Given request a » Filter the listing for every line containing the string "kern", and copy each of those lines.

Given passage »

Calling Things by their Proper Names

Time for a quotation from Confucius (Or K’ung Fu-tzu, in the sensible old Wade-Giles transcription),  (Book 13, Chapter 3) ‘If names be not correct, language is not in accordance with the truth of things. If language be not in accordance with the truth of things, affairs cannot be conducted successfully. When affairs cannot be conducted successfully, propriety will not flourish. When propriety does not flourish, punishments will not be properly meted out. When punishments are not properly meted out, the people will not know how to conduct themselves.’


 


This early Orwellian statement, predating the Sage of Wallington by 2,500 years, has seldom been more applicable. I’m not sure if Orwell would have been so interested in the punishment issues, but there is no doubt that failing to call things by their proper names is the beginning of stupidity. 


 


And we don’t call them by their proper names. Look at the recent announcement about ‘Child Care’ , in which ‘the government’ was said to be going to pay future so-called ‘parents’ up to £2,000 a year for something called ‘Childcare’ (or (‘Chowdcare’ as it is more generally pronounced in the public-sector classes).

Dataset »
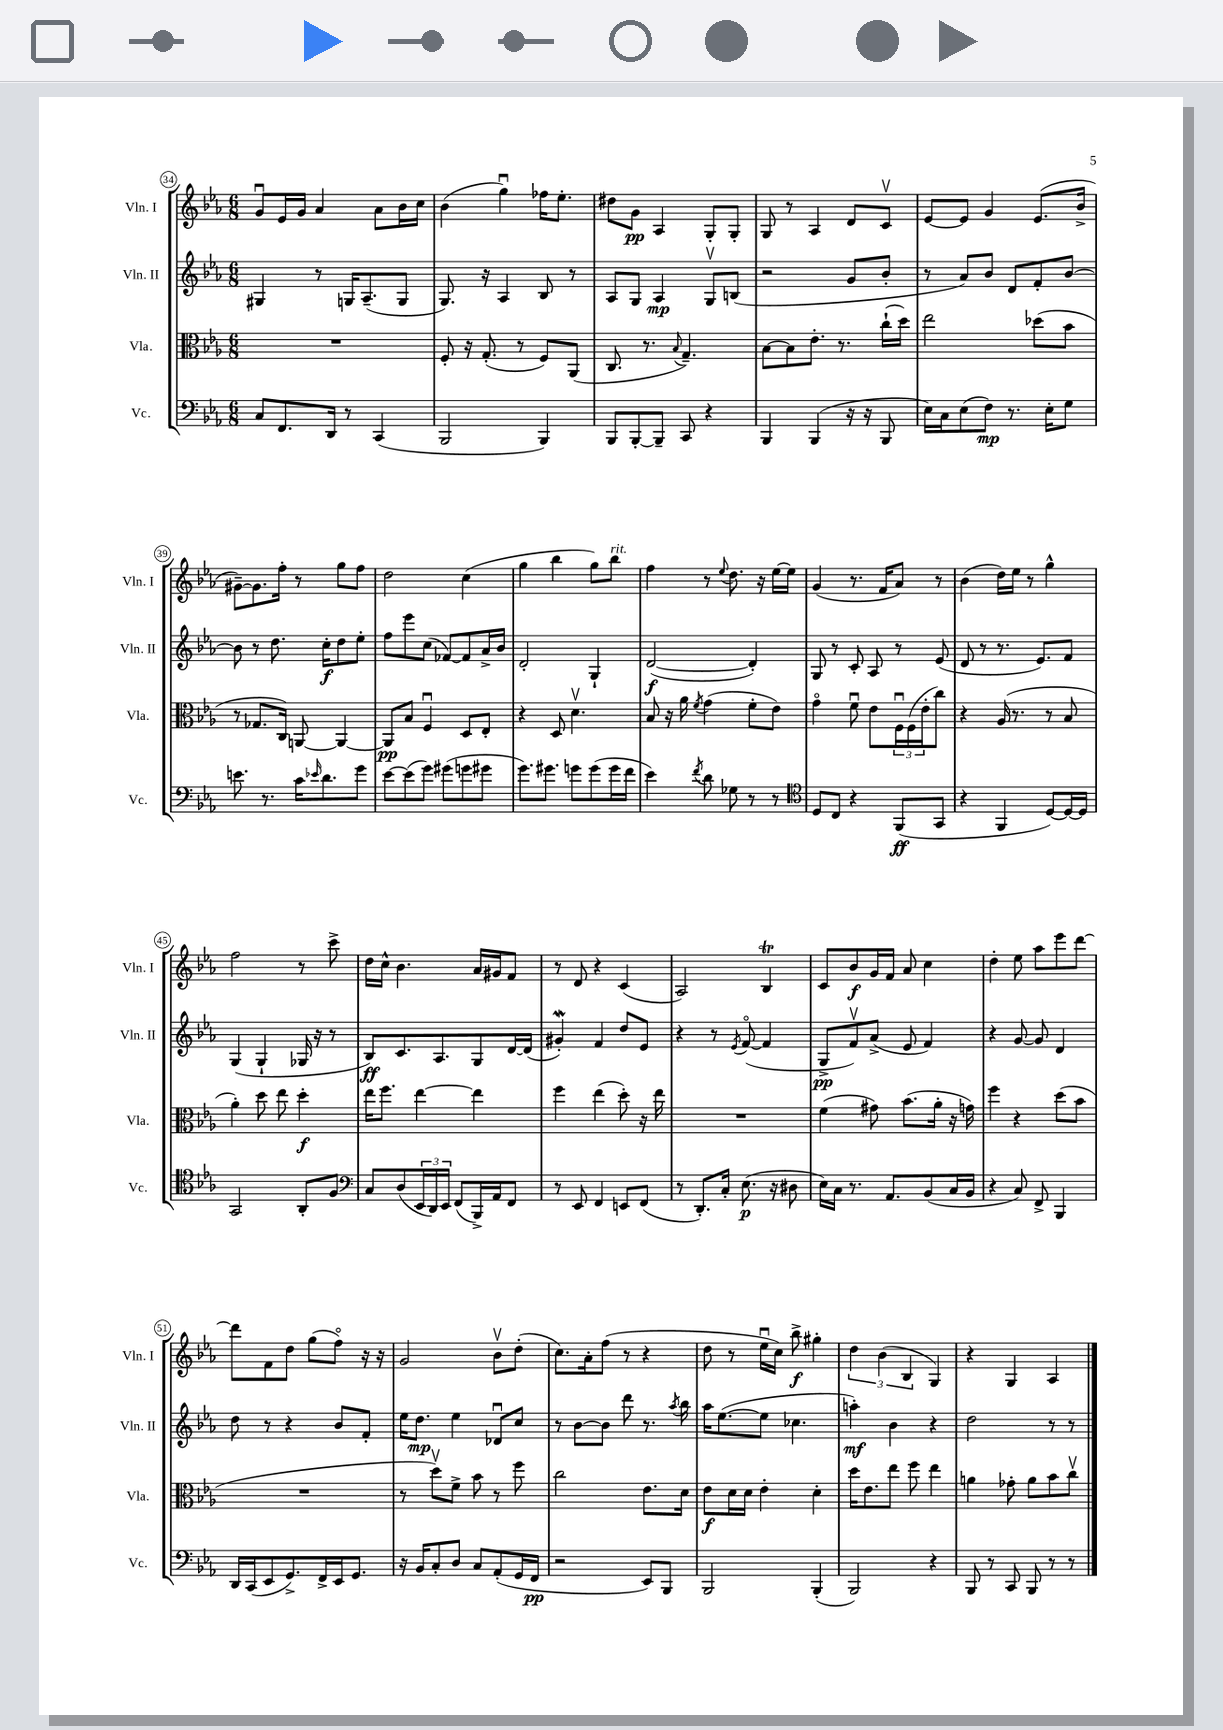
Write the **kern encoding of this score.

**kern	**kern	**kern	**kern
*staff4	*staff3	*staff2	*staff1
*clefF4	*clefC3	*clefG2	*clefG2
*k[b-e-a-]	*k[b-e-a-]	*k[b-e-a-]	*k[b-e-a-]
*M6/8	*M6/8	*M6/8	*M6/8
8C	2.r	4G#	8gu
8.FF	.	.	16e-
.	.	.	16g
.	.	8r	4a-
16DD	.	.	.
8r	.	16G	.
.	.	(8.A-~	.
(4CC	.	.	8a-
.	.	8G	16b-
.	.	.	16cc
=	=	=	=
2BBB-	8F'	8.G)	(4b-
.	16r	.	.
.	(8.G'	16r	.
.	.	4A-	4ggu)
.	8r	.	.
4BBB-)	8F)	8B-	16ff-
.	.	.	8.ee-'
.	(8AA-	8r	.
=	=	=	=
8BBB-	8.C	8A-	8dd#
[8BBB-'	.	8G	8g
.	8.r	.	.
8BBB-~]	.	4A-	4A-
.	8qqB-	.	.
8CC	4.G~)	.	.
4r	.	8Gv	8G'
.	.	(8B	8G'
=	=	=	=
4BBB-	[8B-	2r	8G
.	8B-]	.	8r
(4BBB-	8.e-'	.	4A-
.	8.r	.	.
16r	.	8g	8d
16r	.	.	.
8BBB-	(16cc`	8b-'	8cv
.	16dd)	.	.
=	=	=	=
16E-)	2ee-	8r	[8e-
16C	.	.	.
(8E-	.	8a-)	8e-]
8F)	.	8b-	4g
8.r	.	8d	.
.	(8dd-	8f'	(8.e-
16E-'	.	.	.
8G	8b-	[8b-	.
.	.	.	16b-^
=	=	=	=
8.e	8r	8b-]	[8g#~)
.	8.G-	8r	8.g#]
8.r	.	.	.
.	.	8.dd	.
.	16C)	.	16ff'
16c	[8AA	.	8r
16qqe-	.	.	.
8.d	.	16cc'	.
.	4AA_	8dd	8gg
8g	.	8ee-'	8ff
=	=	=	=
[8e-	8AA]	8ff	2dd
(8e-]	8B-	8eee-	.
8g)	4Fu	(8cc	.
(8g#	.	[8f-)	.
8g	8D	8f-]	(4cc
8g#	8E-'	16a-^	.
.	.	16b-	.
=	=	=	=
8.g)	4r	2d'	4gg
8.g#	.	.	.
.	8D	.	4bb-
8g	4.dv	.	.
(8g	.	4G`	8gg)
16g	.	.	8bb-
16f	.	.	.
=	=	=	=
4e-)	8B-	([2d	4ff
.	16r	.	.
.	16a-	.	.
8qf	8qf	.	.
8d	(4g	.	8r
.	.	.	8qqee-
8G-	.	.	8.dd
8r	8f'	4d'])	.
.	.	.	16r
8r	8e-)	.	[16ee-
.	.	.	16ee-]
=	=	=	=
*clefC4	*	*	*
8D	4go	8G	(4g
8C	.	8r	.
4r	8fu	8c'	8.r
.	8e-	8A-	.
.	.	.	16f
(8FF	24Fu	8r	8a-)
.	(24F	.	.
.	24e-'	.	.
8GG	8cc)	(8e-	8r
=	=	=	=
4r	4r	8d	(4b-
.	.	8r	.
4FF	(16A-	8.r	16dd)
.	8.r	.	16ee-
.	.	.	8r
.	.	8.e-)	.
[8D)	8r	.	4gg^^
16D_	8B-	8f	.
16D]	.	.	.
=	=	=	=
2GG	4a-')	(4G	2ff
.	8dd	4G`	.
.	8ee-	.	.
8AA-'	4dd'	16G-	8r
.	.	16r	.
8F	.	8r	8ccc^
=	=	=	=
*clefF4	*	*	*
8C	16ee-	8B-)	16dd
.	8.ff	.	16cc^^
(8D	.	8.c	4.b-
24EE-	[4ee-	.	.
24DD)	.	.	.
.	.	8.A-	.
24EE-	.	.	.
(8FF	.	.	.
16BBB-^)	4ee-]	8G	16a-
16AA-	.	.	16g#
8FF	.	[16d	8f
.	.	(16d]	.
=	=	=	=
8r	4ff	4g#')	8r
8EE-	.	.	8d
4FF	(4ee-	4f	4r
8EE	8dd')	8dd	(4c
(8FF	16r	8e-	.
.	16ee-	.	.
=	=	=	=
8r	2.r	4r	2A-)
8.DD')	.	.	.
.	.	8r	.
16C'	.	.	.
.	.	8qe-	.
(8.E-	.	([8fo	.
.	.	4f]	4B-
16r	.	.	.
8D#	.	.	.
=	=	=	=
16E-)	(4f	8G^	8c
16C	.	.	.
8.r	.	8fv)	8b-
.	8g#)	(8a-^	16g
8.AA-	.	.	16f
.	(8.b-	8e-	8a-
(8BB-	.	4f)	4cc
.	16a-'	.	.
16C	16r	.	.
16BB-	16g)	.	.
=	=	=	=
4r	4ff	4r	4dd'
8C)	4r	[8g	8ee-
8FF^	.	8g]	8aa-
4BBB-	(8dd	4d	8eee-
.	8b-	.	[8ddd
=	=	=	=
16DD	2.r	8dd	8ddd]
(16CC	.	.	.
8EE-	.	8r	8f
8.GG^)	.	4r	8dd
.	.	.	(8gg
16FF^	.	.	.
16EE-	.	8b-	8ffo)
8.GG	.	.	.
.	.	8f'	16r
.	.	.	16r
=	=	=	=
16r	8r	16ee-	2g
16BB-	.	8.dd	.
8C'	8ddv)	.	.
8D	8f^	4ee-	.
8C	8b-	.	.
(8AA-'	8r	8d-u	8b-v
16GG	8ff	8cc	(8dd'
16FF	.	.	.
=	=	=	=
2r	2cc	8r	8.cc)
.	.	[8b-	.
.	.	.	16a-'
.	.	8b-]	(8ff
.	.	8ddd	8r
8EE-)	8.e-	8.r	4r
8BBB-	.	.	.
.	.	8qaa-	.
.	16d	16bb-	.
=	=	=	=
2BBB-	8e-	16aa-	8dd
.	.	([8.ee-	.
.	16d	.	8r
.	16d	.	.
.	4e-'	8ee-]	16ee-u
.	.	.	16cc)
.	.	4.cc-	8bb-^
(4BBB-'	4d'	.	4gg#'
=	=	=	=
2BBB-)	16dd	4aa')	6dd
.	8.e-	.	.
.	.	.	(6b-
.	8ee-	4b-	.
.	.	.	6B-
.	8ff	.	.
4r	4ee-	4r	4G)
=	=	=	=
8BBB-	4a	2dd	4r
8r	.	.	.
8CC	8g-'	.	4G
8BBB-	8a	.	.
8r	8b-	8r	4A-
8r	8ccv	8r	.
==	==	==	==
*-	*-	*-	*-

Given request b » According to the passage on proper names, how much were future parents said to be paid each year for childcare?

Exercise output a »
Write the **kern encoding of this score.
**kern	**kern	**kern	**kern

Exercise output b » Up to £2,000 a year.